Again, there could also be growing doubts on some other thorny issues being tabled for review, especially now that the issue of Electoral Reform matters was off the turf following the successful amendment of that crucial section in the 6th Session. So dousing such doubt would make for a smooth sale the current review process. Perhaps that was what the Asaba retreat achieved aside putting the main articles for review in the front burner.
However, the Senate President urged the committee to “jettison the holistic or wholesale approach urging that rather, attention should for now focus on those areas that compel urgent review. Mark hinged his position on the complexities of the Nigeria situation. “Ours is a complex society in which the forging of a national consensus on borderline issues is an arduous, if not impossible, task.”
Mark nonetheless admitted that the 1999 Constitution was far from being a perfect document, as he noted that there was no plebiscite or referendum before it was promulgated by the military. “It was not surprising that the said Constitution was fraught with a host of contradictions, lacuna and inconsistencies.
The inconsistencies had brought about several complaints from a cross section of Nigerians, and even from the executive branch of government, pointing out that in May, 2009, the 6th Senate commenced the process of amending it when it inaugurated the Senate Committee on the Review of the 1999 Constitution (SCRC).
“The work of the committee headed by the Deputy Senate President, Ike Ekweremadu led the passage of the Electoral Act, 2010, which accounted for the success of the 2011 general elections to a large extent”, he said. Mark further explained that the 7th Senate inaugurated the present committee whose membership was drawn largely from the former committee to continue the review of the 1999 Constitution.
Well, aside the issue of tenure there were so many grey areas where there could be manifest disagreement. For instance the Governor of Rivers State, Hon.ChibuikeAmechi warned that the Niger Delta will resist any attempt to table oil as the only article for discussion at the review table. He was firm in suggesting that federalism must be such that the federating units must as of necessity not depend on the centre for sustenance when it should be the other way round.
In like manner,Delta State Governor Emmanuel Uduaghan said the constitution should be reviewed to align with the wishes of the people. He however called promoters of sovereign National conference to submit memoranda to the committee since the 1999 constitution falls short of the state’s expectation. Nonetheless, he observed that the over bearing nature of the constitution has crippled many of the state activities especially in the Niger Delta region adding.
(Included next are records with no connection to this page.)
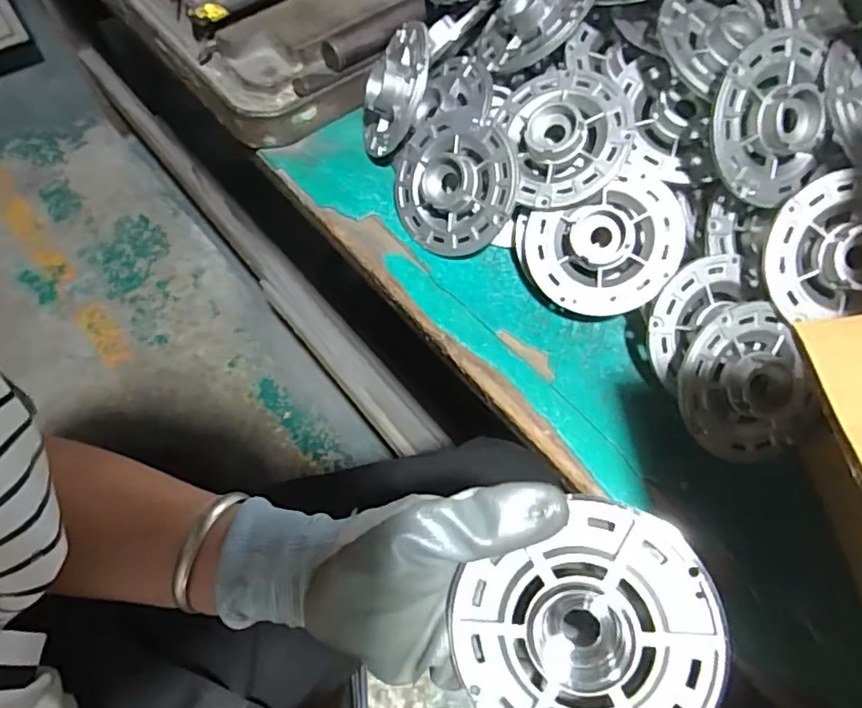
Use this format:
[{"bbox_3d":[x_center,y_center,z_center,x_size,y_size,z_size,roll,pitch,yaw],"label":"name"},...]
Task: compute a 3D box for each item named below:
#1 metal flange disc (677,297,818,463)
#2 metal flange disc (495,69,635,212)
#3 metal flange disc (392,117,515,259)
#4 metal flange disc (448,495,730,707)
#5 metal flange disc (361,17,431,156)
[{"bbox_3d":[0.218,0.026,0.411,0.093,0.026,0.111,-40,104,-3],"label":"metal flange disc"},{"bbox_3d":[0.104,-0.166,0.460,0.090,0.032,0.106,-17,73,18],"label":"metal flange disc"},{"bbox_3d":[0.017,-0.132,0.483,0.106,0.106,0.027,56,29,15],"label":"metal flange disc"},{"bbox_3d":[0.067,0.120,0.253,0.109,0.008,0.096,-38,77,5],"label":"metal flange disc"},{"bbox_3d":[-0.034,-0.222,0.511,0.021,0.105,0.093,6,13,-38],"label":"metal flange disc"}]

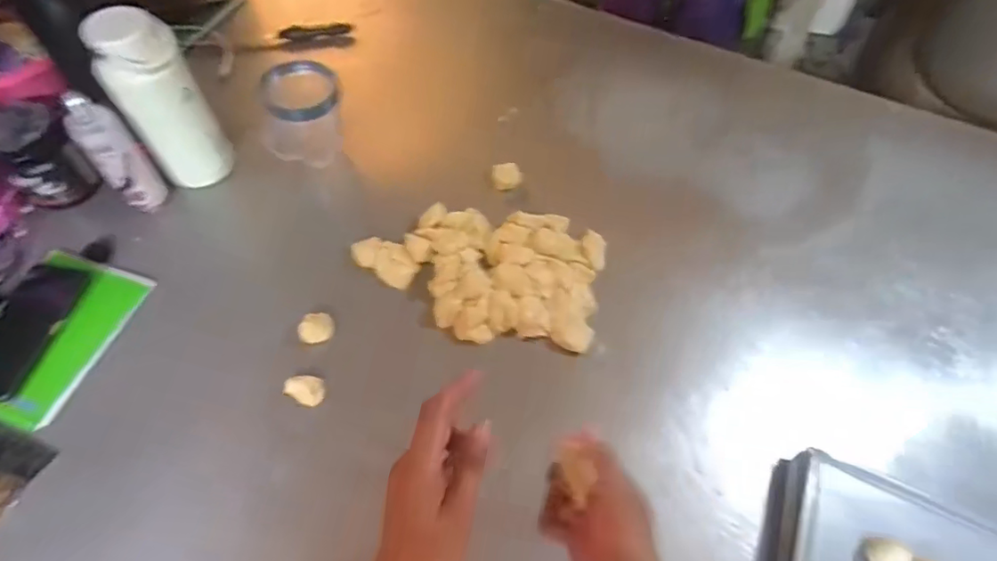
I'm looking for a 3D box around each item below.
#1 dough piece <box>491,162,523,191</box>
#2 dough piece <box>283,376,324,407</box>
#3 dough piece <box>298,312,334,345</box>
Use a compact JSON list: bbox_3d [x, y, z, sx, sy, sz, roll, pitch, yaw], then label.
[{"bbox_3d":[0.013,-0.157,0.820,0.044,0.026,0.033,2,59,-3],"label":"dough piece"},{"bbox_3d":[-0.226,0.127,0.640,0.042,0.011,0.034,15,59,5],"label":"dough piece"},{"bbox_3d":[-0.227,0.060,0.682,0.040,0.019,0.037,2,59,-3],"label":"dough piece"}]

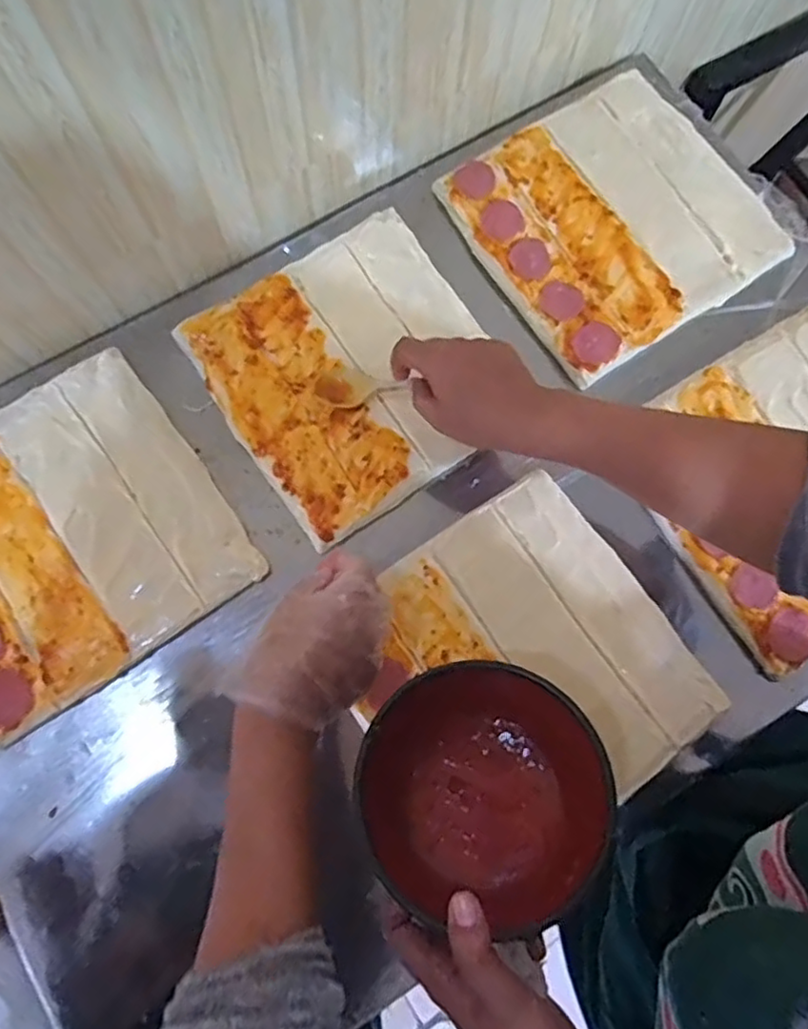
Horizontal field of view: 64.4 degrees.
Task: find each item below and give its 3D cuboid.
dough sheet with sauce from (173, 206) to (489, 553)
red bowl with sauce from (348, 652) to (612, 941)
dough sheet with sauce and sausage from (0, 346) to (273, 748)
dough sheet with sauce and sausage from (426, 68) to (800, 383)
[{"bbox_3d":[-0.043,-0.130,0.581,0.238,0.013,0.242,-32,81,-7],"label":"dough sheet with sauce"},{"bbox_3d":[0.042,0.172,0.395,0.153,0.070,0.153,-2,62,4],"label":"red bowl with sauce"},{"bbox_3d":[-0.284,0.015,0.538,0.246,0.011,0.243,-35,82,-12],"label":"dough sheet with sauce and sausage"},{"bbox_3d":[0.202,-0.289,0.618,0.252,0.020,0.247,-33,82,-7],"label":"dough sheet with sauce and sausage"}]

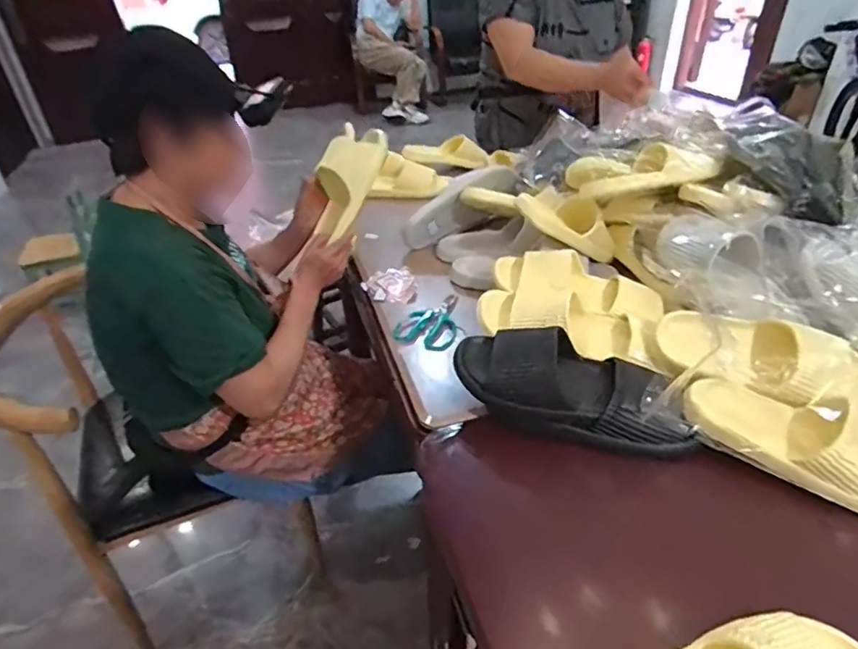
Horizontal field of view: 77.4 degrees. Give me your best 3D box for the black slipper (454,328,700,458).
[{"bbox_3d":[0.172,0.075,0.661,0.290,0.087,0.113,8,41,16],"label":"black slipper"}]

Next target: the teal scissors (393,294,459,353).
[{"bbox_3d":[0.004,-0.010,0.875,0.095,0.016,0.149,9,41,16],"label":"teal scissors"}]

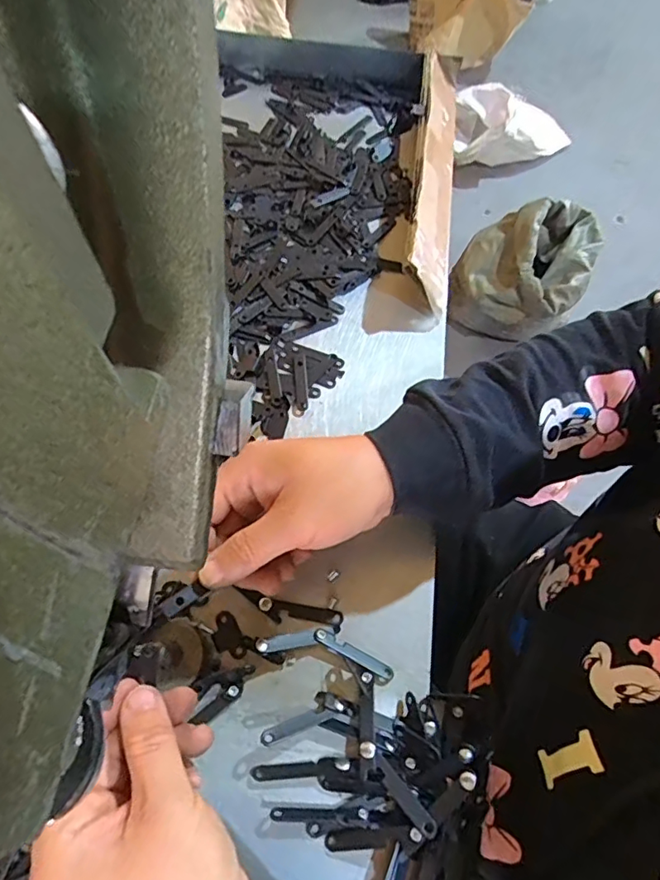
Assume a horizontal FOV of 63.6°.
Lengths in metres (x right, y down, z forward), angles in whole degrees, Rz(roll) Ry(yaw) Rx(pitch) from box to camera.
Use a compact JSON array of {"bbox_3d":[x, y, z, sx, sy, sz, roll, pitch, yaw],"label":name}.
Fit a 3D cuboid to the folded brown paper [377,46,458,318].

“We need a radical review to seek out suitable issues that will help the people of Nigeria”. According to him fiscal federalism portends inequalities that had made the Niger Delta prostrate as the constitution have been too burdensome such that will not help the people. He pointed out that Delta State accounts for 38% of Nigerian’s crude oil yet process of building infrastructure remained a nightmare”, he said
So, the problem areas as being presented by the governors and by extension the regions represent a clarion call that the current effort may not be a smooth sale after all, especially when the major issue is the true definition of “Federalism and Devolution of Power”.